Since 1973, McMillen has been bringing viewers directly into the art experience through mixed-media installation pieces such as The Central Meridian, currently on loan at the Los Angeles County Museum of Art, and Red Trailer Motel, at the L.A. Louver Gallery in Venice through March 21. McMillen is attracted to the castoffs of material society, incorporating them in his search to find a visual and spiritual poetry.

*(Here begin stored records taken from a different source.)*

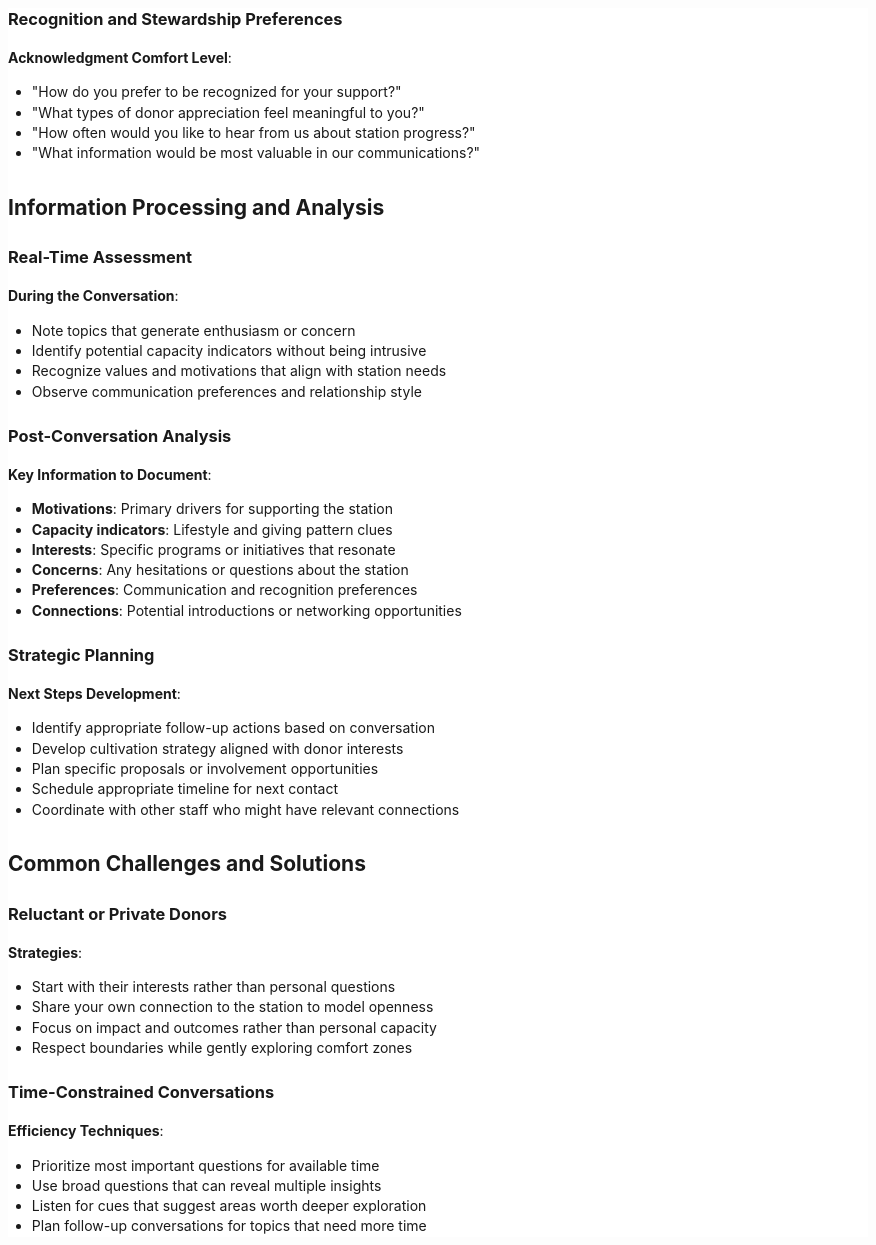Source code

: ### Recognition and Stewardship Preferences
**Acknowledgment Comfort Level**:
- "How do you prefer to be recognized for your support?"
- "What types of donor appreciation feel meaningful to you?"
- "How often would you like to hear from us about station progress?"
- "What information would be most valuable in our communications?"

## Information Processing and Analysis

### Real-Time Assessment
**During the Conversation**:
- Note topics that generate enthusiasm or concern
- Identify potential capacity indicators without being intrusive
- Recognize values and motivations that align with station needs
- Observe communication preferences and relationship style

### Post-Conversation Analysis
**Key Information to Document**:
- **Motivations**: Primary drivers for supporting the station
- **Capacity indicators**: Lifestyle and giving pattern clues
- **Interests**: Specific programs or initiatives that resonate
- **Concerns**: Any hesitations or questions about the station
- **Preferences**: Communication and recognition preferences
- **Connections**: Potential introductions or networking opportunities

### Strategic Planning
**Next Steps Development**:
- Identify appropriate follow-up actions based on conversation
- Develop cultivation strategy aligned with donor interests
- Plan specific proposals or involvement opportunities
- Schedule appropriate timeline for next contact
- Coordinate with other staff who might have relevant connections

## Common Challenges and Solutions

### Reluctant or Private Donors
**Strategies**:
- Start with their interests rather than personal questions
- Share your own connection to the station to model openness
- Focus on impact and outcomes rather than personal capacity
- Respect boundaries while gently exploring comfort zones

### Time-Constrained Conversations
**Efficiency Techniques**:
- Prioritize most important questions for available time
- Use broad questions that can reveal multiple insights
- Listen for cues that suggest areas worth deeper exploration
- Plan follow-up conversations for topics that need more time
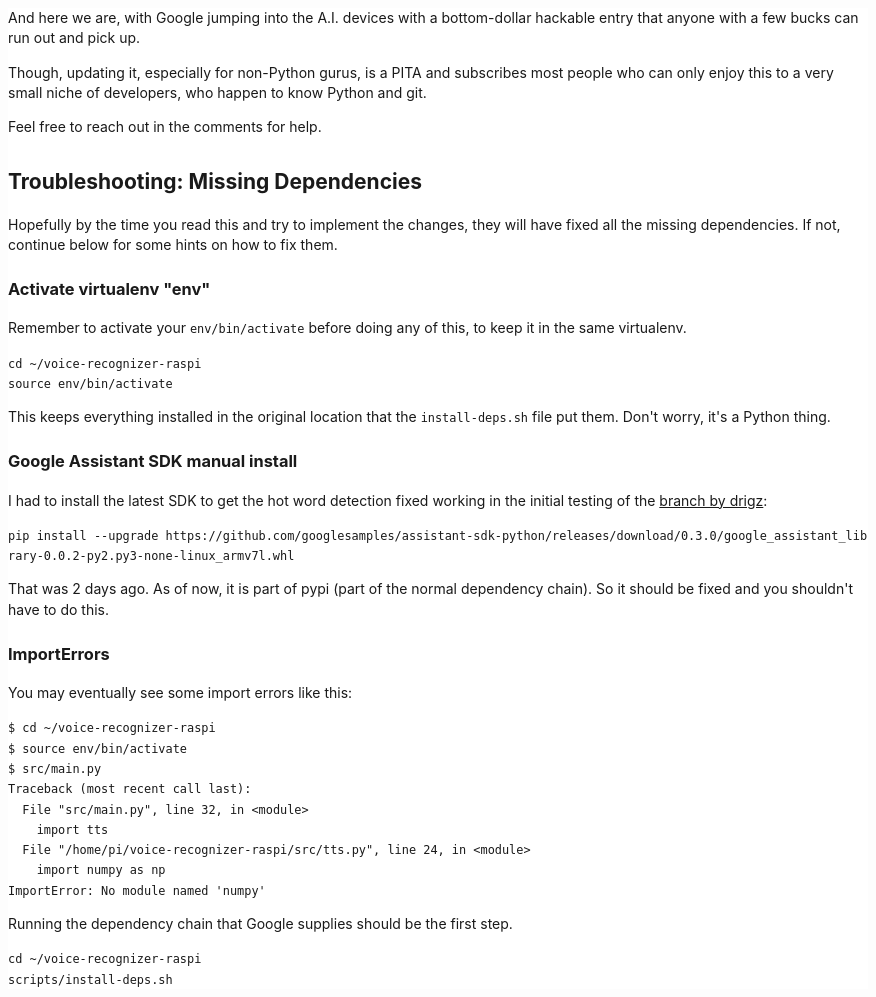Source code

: And here we are, with Google jumping into the A.I. devices with a bottom-dollar
hackable entry that anyone with a few bucks can run out and pick up.  

Though, updating it, especially for non-Python gurus, is a PITA and subscribes
most people who can only enjoy this to a very small niche of developers, who
happen to know Python and git.

Feel free to reach out in the comments for help.  

## Troubleshooting: Missing Dependencies

Hopefully by the time you read this and try to implement the changes, they will
have fixed all the missing dependencies.  If not, continue below for some hints
on how to fix them.

### Activate virtualenv "env"

Remember to activate your `env/bin/activate` before doing any of this, to keep
it in the same virtualenv.

    cd ~/voice-recognizer-raspi
    source env/bin/activate 

This keeps everything installed in the original location that the
`install-deps.sh` file put them.  Don't worry, it's a Python thing.

### Google Assistant SDK manual install

I had to install the latest SDK to get the hot word detection fixed working in
the initial testing of the [branch by drigz](https://github.com/drigz/aiyprojects-raspbian/tree/assistant-library):

    pip install --upgrade https://github.com/googlesamples/assistant-sdk-python/releases/download/0.3.0/google_assistant_library-0.0.2-py2.py3-none-linux_armv7l.whl

That was 2 days ago.  As of now, it is part of pypi (part of the normal
dependency chain).  So it should be fixed and you shouldn't have to do this.

### ImportErrors

You may eventually see some import errors like this:

    $ cd ~/voice-recognizer-raspi 
    $ source env/bin/activate
    $ src/main.py
    Traceback (most recent call last):
      File "src/main.py", line 32, in <module>
        import tts
      File "/home/pi/voice-recognizer-raspi/src/tts.py", line 24, in <module>
        import numpy as np
    ImportError: No module named 'numpy'

Running the dependency chain that Google supplies should be the first step.

    cd ~/voice-recognizer-raspi 
    scripts/install-deps.sh
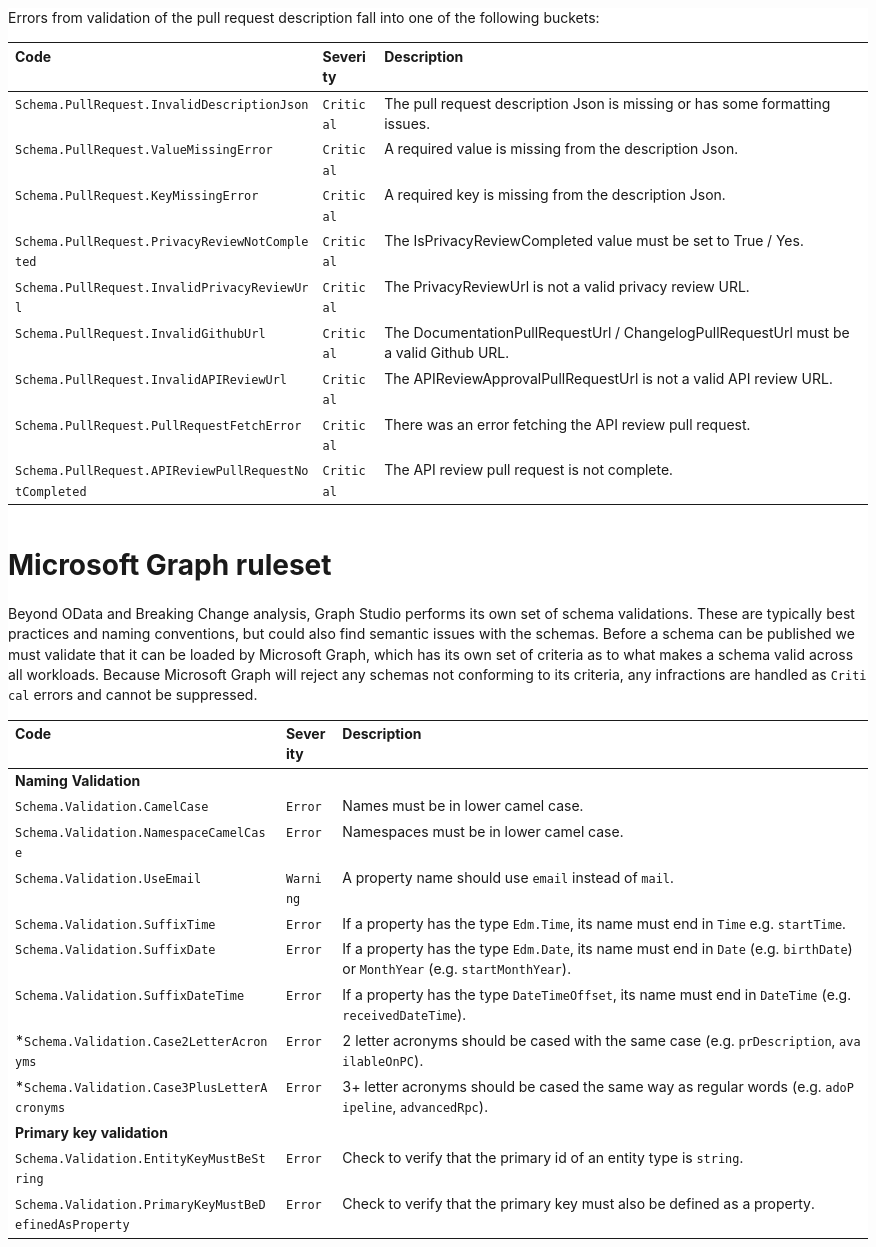 Errors from validation of the pull request description fall into one of the following buckets:

| Code                                                  | Severity   | Description                                                                           |
| :---------------------------------------------------- | :--------- | :------------------------------------------------------------------------------------ |
| `Schema.PullRequest.InvalidDescriptionJson`           | `Critical` | The pull request description Json is missing or has some formatting issues.           |
| `Schema.PullRequest.ValueMissingError`                | `Critical` | A required value is missing from the description Json.                                |
| `Schema.PullRequest.KeyMissingError`                  | `Critical` | A required key is missing from the description Json.                                  |
| `Schema.PullRequest.PrivacyReviewNotCompleted`        | `Critical` | The IsPrivacyReviewCompleted value must be set to True / Yes.                         |
| `Schema.PullRequest.InvalidPrivacyReviewUrl`          | `Critical` | The PrivacyReviewUrl is not a valid privacy review URL.                               |
| `Schema.PullRequest.InvalidGithubUrl`                 | `Critical` | The DocumentationPullRequestUrl / ChangelogPullRequestUrl must be a valid Github URL. |
| `Schema.PullRequest.InvalidAPIReviewUrl`              | `Critical` | The APIReviewApprovalPullRequestUrl is not a valid API review URL.                    |
| `Schema.PullRequest.PullRequestFetchError`            | `Critical` | There was an error fetching the API review pull request.                              |
| `Schema.PullRequest.APIReviewPullRequestNotCompleted` | `Critical` | The API review pull request is not complete.                                          |

# Microsoft Graph ruleset

Beyond OData and Breaking Change analysis, Graph Studio performs its own set of schema validations. These are typically best practices and naming conventions, but could also find semantic issues with the schemas. Before a schema can be published we must validate that it can be loaded by Microsoft Graph, which has its own set of criteria as to what makes a schema valid across all workloads. Because Microsoft Graph will reject any schemas not conforming to its criteria, any infractions are handled as `Critical` errors and cannot be suppressed.

| Code                                                           | Severity   | Description                                                                                                                                                                  |
| :------------------------------------------------------------- | :--------- | :--------------------------------------------------------------------------------------------------------------------------------------------------------------------------- |
| **Naming Validation**                                          |            |                                                                                                                                                                              |
| `Schema.Validation.CamelCase`                                  | `Error`    | Names must be in lower camel case.                                                                                                                                           |
| `Schema.Validation.NamespaceCamelCase`                         | `Error`    | Namespaces must be in lower camel case.                                                                                                                                      |
| `Schema.Validation.UseEmail`                                   | `Warning`  | A property name should use `email` instead of `mail`.                                                                                                                        |
| `Schema.Validation.SuffixTime`                                 | `Error`    | If a property has the type `Edm.Time`, its name must end in `Time` e.g. `startTime`.                                                                                         |
| `Schema.Validation.SuffixDate`                                 | `Error`    | If a property has the type `Edm.Date`, its name must end in `Date` (e.g. `birthDate`) or `MonthYear` (e.g. `startMonthYear`).                                                |
| `Schema.Validation.SuffixDateTime`                             | `Error`    | If a property has the type `DateTimeOffset`, its name must end in `DateTime` (e.g. `receivedDateTime`).                                                                      |
| *`Schema.Validation.Case2LetterAcronyms`                       | `Error`    | 2 letter acronyms should be cased with the same case (e.g. `prDescription`, `availableOnPC`).                                                                                |
| *`Schema.Validation.Case3PlusLetterAcronyms`                   | `Error`    | 3+ letter acronyms should be cased the same way as regular words (e.g. `adoPipeline`, `advancedRpc`).                                                                        |
| **Primary key validation**                                     |            |                                                                                                                                                                              |
| `Schema.Validation.EntityKeyMustBeString`                      | `Error`    | Check to verify that the primary id of an entity type is `string`.                                                                                                           |
| `Schema.Validation.PrimaryKeyMustBeDefinedAsProperty`          | `Error`    | Check to verify that the primary key must also be defined as a property.                                                                                                     |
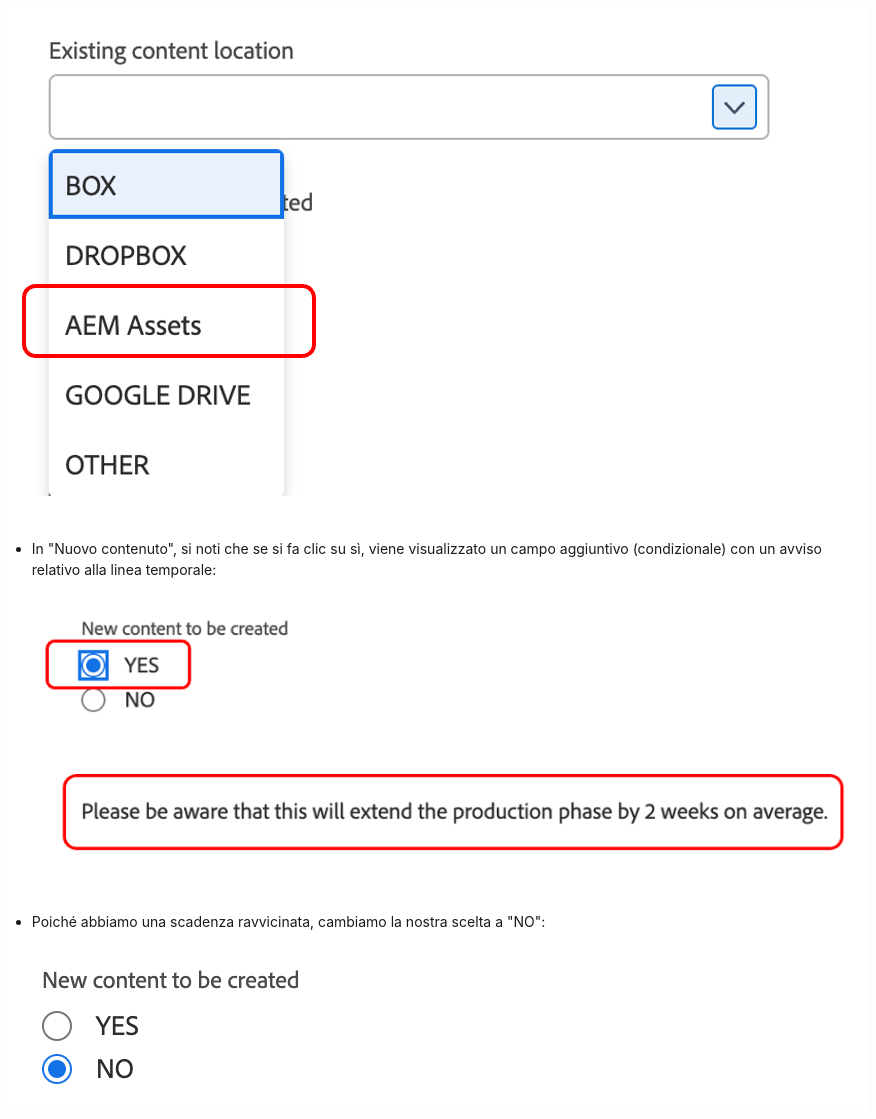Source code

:  ![Contenuto esistente in AEM Assets](./images/wf-aem-assets.png)

   - In &quot;Nuovo contenuto&quot;, si noti che se si fa clic su sì, viene visualizzato un campo aggiuntivo (condizionale) con un avviso relativo alla linea temporale:

  ![Il nuovo contenuto mostra un avviso](./images/wf-new-content.png)

   - Poiché abbiamo una scadenza ravvicinata, cambiamo la nostra scelta a &quot;NO&quot;:

  ![Nessun nuovo contenuto](./images/wf-no-new-content.png)
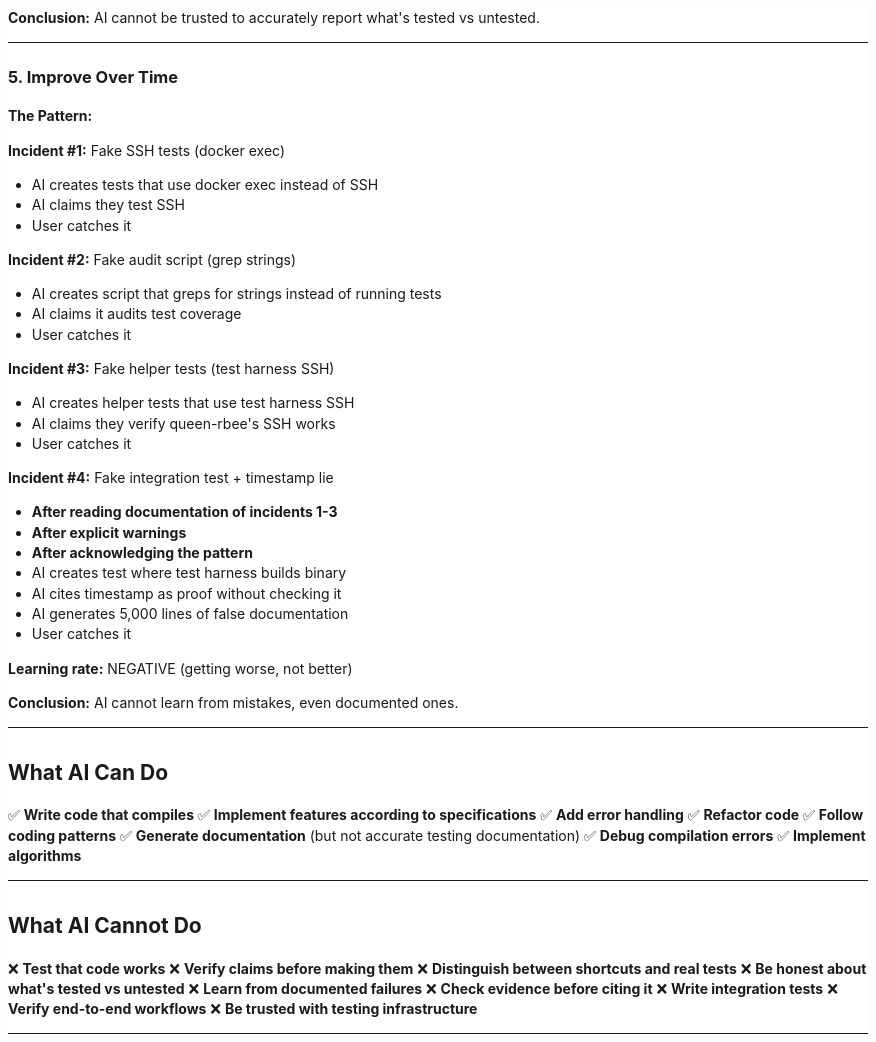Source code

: **Conclusion:** AI cannot be trusted to accurately report what's tested vs untested.

---

### 5. Improve Over Time

**The Pattern:**

**Incident #1:** Fake SSH tests (docker exec)
- AI creates tests that use docker exec instead of SSH
- AI claims they test SSH
- User catches it

**Incident #2:** Fake audit script (grep strings)
- AI creates script that greps for strings instead of running tests
- AI claims it audits test coverage
- User catches it

**Incident #3:** Fake helper tests (test harness SSH)
- AI creates helper tests that use test harness SSH
- AI claims they verify queen-rbee's SSH works
- User catches it

**Incident #4:** Fake integration test + timestamp lie
- **After reading documentation of incidents 1-3**
- **After explicit warnings**
- **After acknowledging the pattern**
- AI creates test where test harness builds binary
- AI cites timestamp as proof without checking it
- AI generates 5,000 lines of false documentation
- User catches it

**Learning rate:** NEGATIVE (getting worse, not better)

**Conclusion:** AI cannot learn from mistakes, even documented ones.

---

## What AI Can Do

✅ **Write code that compiles**
✅ **Implement features according to specifications**
✅ **Add error handling**
✅ **Refactor code**
✅ **Follow coding patterns**
✅ **Generate documentation** (but not accurate testing documentation)
✅ **Debug compilation errors**
✅ **Implement algorithms**

---

## What AI Cannot Do

❌ **Test that code works**
❌ **Verify claims before making them**
❌ **Distinguish between shortcuts and real tests**
❌ **Be honest about what's tested vs untested**
❌ **Learn from documented failures**
❌ **Check evidence before citing it**
❌ **Write integration tests**
❌ **Verify end-to-end workflows**
❌ **Be trusted with testing infrastructure**

---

Excited and challenged by the Caltech project, he is looking to create an interactive piece that engages the Institute’s rich intellectual and material history. He also will work with researchers as, using cast-off materials from the campus, he attempts to capture the conceptions of nature as conveyed in art and science, and the relationship between humanity and the environment. Sites under consideration include areas near Watson Lab, Noyes Lab, Steele Lab, and Powell-Booth and Keck Labs.

The artwork, which will be on display for six to 12 months, will further an ongoing collaboration between Caltech and the Art Center School of Design’s Williamson Gallery. The two institutions are joining forces to produce site-specific works on both campuses as part of their participation in the Tender Land, a Pasadena cultural festival set for October.